Selon le texte sur les décrets de grâce au Tchad, qu'est-ce que la publication des deux décrets du 14 août 2026 vient concrétiser ? Répondez en une ou deux phrases.

TEXTE FOURNI:
☆ ☆ ☆

La Présidence de la République du Tchad a rendu publics, ce vendredi 14 août 2026, deux décrets majeurs portant grâce présidentielle et remise partielle de peines.
Cette décision matérialise l’engagement pris quatre jours plus tôt par le chef de l’État, Mahamat Idriss Déby Itno, d’accorder le pardon républicain à certains citoyens condamnés par la justice.
Selon les précisions de la présidence, le premier décret de grâce bénéficie directement à neuf responsables politiques de premier plan dont Succès Masra, l’ancien Premier ministre et opposant, qui avait été condamné à vingt ans de prison ainsi qu’au paiement d’un milliard de francs CFA de dommages et intérêts. Et les huit dirigeants de l’ex-GCAP. Présidents et secrétaires généraux de partis politiques issus du Groupe de concertation des acteurs politiques. La Présidence soulève que ces bénéficiaires ont formellement « sollicité la grâce présidentielle par l’intermédiaire de leurs avocats ».
Le Ministère de la Justice est désormais chargé d’exécuter les formalités administratives pour rendre ces neuf personnalités libérables dans les plus brefs délais. Toutefois, les services du Palais rose rappellent que si le chef de l’État efface les peines d’emprisonnement et accorde son pardon, la grâce présidentielle n’annule pas les condamnations financières et civiles, qui demeurent entièrement exécutoires et poursuivables.
Le second décret promulgué accorde une mesure de remise partielle de peine collective à de nombreux détenus à travers l’ensemble du territoire tchadien, sur le modèle des mesures prises en 2023. Cette réduction de peine concerne divers cas, y compris les condamnés pour des infractions liées à la corruption qui bénéficient d’un allègement sans pardon total. Sont en revanche strictement exclus de cette mesure d’exemption partielle les individus condamnés pour des actes de terrorisme, de viol ou pour des infractions liées aux stupéfiants.

☆ ☆ ☆

EXTRAITS DU MATÉRIEL:
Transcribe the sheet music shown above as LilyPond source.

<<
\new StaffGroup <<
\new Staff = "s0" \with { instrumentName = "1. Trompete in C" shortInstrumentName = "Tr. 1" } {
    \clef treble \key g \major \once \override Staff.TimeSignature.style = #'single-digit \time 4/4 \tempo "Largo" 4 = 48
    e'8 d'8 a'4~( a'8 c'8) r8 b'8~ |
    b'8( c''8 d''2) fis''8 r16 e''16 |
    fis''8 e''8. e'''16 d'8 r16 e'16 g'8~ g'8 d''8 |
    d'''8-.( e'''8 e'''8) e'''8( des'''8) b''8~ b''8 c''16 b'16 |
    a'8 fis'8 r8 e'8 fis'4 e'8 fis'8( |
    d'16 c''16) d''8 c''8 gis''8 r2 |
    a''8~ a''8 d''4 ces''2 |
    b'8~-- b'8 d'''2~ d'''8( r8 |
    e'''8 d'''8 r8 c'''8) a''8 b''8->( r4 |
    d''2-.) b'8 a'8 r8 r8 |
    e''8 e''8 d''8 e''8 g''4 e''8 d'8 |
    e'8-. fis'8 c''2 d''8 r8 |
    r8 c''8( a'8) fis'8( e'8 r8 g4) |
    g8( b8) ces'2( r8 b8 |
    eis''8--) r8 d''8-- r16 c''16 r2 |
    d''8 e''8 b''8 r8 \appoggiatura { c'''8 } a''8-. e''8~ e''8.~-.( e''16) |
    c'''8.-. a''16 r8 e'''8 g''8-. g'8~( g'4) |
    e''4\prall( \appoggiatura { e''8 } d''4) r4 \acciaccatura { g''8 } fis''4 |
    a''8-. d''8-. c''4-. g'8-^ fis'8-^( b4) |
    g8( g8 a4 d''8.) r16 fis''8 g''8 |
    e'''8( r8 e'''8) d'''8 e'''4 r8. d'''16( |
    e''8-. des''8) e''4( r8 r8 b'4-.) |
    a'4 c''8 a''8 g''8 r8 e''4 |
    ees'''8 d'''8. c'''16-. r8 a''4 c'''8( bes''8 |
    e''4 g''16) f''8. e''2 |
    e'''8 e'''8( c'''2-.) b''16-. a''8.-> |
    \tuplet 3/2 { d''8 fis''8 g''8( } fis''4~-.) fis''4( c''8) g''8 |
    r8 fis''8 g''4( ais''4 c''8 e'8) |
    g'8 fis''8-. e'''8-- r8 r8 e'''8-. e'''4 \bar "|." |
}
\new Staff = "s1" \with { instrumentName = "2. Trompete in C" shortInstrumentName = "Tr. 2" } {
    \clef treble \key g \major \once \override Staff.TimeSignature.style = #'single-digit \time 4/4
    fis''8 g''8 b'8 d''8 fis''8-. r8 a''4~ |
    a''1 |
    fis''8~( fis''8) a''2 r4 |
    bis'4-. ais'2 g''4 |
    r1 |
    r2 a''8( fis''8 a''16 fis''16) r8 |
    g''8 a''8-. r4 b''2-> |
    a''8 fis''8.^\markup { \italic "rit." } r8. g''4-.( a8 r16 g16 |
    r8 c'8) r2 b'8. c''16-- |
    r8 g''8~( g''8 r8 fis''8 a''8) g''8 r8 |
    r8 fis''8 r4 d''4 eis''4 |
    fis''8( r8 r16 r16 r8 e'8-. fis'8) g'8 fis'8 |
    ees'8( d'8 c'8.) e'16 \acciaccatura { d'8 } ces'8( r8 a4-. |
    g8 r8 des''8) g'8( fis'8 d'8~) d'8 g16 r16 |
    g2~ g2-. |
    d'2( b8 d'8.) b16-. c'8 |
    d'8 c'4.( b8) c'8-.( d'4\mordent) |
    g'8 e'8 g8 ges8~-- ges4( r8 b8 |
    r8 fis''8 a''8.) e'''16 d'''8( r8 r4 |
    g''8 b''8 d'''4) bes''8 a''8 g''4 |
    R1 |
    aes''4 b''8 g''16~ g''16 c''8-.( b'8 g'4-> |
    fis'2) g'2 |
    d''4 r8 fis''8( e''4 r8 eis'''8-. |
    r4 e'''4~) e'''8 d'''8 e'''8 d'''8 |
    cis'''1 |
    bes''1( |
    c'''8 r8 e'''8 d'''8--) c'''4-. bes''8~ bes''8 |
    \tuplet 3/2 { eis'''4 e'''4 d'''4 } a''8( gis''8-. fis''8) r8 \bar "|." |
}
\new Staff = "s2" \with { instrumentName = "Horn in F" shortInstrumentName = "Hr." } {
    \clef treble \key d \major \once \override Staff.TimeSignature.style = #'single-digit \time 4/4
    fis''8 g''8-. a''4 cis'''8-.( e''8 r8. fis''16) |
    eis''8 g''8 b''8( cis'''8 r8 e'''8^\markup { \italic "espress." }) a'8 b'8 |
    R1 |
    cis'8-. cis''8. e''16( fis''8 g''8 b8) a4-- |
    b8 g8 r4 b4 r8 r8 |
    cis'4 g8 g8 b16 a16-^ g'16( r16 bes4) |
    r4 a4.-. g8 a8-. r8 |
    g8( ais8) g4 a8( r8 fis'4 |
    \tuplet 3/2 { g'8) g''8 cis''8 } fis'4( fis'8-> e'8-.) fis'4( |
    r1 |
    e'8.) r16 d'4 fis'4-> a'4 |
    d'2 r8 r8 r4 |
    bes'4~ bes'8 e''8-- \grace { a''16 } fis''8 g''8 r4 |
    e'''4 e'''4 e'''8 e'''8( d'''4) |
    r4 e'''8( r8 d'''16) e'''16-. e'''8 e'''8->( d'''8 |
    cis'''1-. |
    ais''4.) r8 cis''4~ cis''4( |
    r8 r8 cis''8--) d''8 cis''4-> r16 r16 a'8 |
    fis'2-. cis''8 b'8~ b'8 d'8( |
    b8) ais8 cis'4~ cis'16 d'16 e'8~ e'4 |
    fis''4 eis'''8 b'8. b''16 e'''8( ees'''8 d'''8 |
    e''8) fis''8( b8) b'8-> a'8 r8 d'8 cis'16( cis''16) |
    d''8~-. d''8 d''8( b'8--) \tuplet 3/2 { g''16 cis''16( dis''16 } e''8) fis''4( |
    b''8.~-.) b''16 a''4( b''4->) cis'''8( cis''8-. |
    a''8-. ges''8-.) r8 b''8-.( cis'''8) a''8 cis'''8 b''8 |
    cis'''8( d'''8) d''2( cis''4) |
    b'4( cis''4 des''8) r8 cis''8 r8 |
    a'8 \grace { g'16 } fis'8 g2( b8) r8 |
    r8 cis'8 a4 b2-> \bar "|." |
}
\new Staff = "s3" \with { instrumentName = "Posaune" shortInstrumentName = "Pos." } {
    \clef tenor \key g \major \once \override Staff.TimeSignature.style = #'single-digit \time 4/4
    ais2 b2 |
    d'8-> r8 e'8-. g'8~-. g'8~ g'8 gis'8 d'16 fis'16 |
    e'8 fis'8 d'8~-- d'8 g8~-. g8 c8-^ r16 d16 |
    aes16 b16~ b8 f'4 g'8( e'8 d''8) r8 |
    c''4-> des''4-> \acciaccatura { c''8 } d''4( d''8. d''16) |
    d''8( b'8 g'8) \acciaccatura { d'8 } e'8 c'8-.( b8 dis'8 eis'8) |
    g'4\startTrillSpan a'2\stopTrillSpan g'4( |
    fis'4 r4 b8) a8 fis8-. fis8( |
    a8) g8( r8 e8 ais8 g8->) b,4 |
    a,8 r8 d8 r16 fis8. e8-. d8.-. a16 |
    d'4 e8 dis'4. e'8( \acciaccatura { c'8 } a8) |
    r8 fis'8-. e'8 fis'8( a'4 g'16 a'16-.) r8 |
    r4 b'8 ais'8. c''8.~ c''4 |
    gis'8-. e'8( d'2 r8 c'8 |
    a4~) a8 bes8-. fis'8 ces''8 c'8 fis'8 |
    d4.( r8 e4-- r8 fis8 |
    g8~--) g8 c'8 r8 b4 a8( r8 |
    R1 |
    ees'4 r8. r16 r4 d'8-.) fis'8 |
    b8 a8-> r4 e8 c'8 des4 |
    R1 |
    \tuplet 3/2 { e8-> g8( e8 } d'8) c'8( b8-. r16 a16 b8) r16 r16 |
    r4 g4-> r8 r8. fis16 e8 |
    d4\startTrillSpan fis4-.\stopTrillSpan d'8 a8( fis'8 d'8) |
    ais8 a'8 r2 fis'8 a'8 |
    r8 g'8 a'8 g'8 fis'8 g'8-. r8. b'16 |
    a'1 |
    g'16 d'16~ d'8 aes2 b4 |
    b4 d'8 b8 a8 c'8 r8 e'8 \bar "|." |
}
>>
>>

☆ ☆ ☆

RÉPONSE: La publication des deux décrets concrétise l'engagement pris quatre jours plus tôt par le chef de l'État, Mahamat Idriss Déby Itno. Il s'était engagé à accorder le pardon républicain à certains citoyens condamnés par la justice.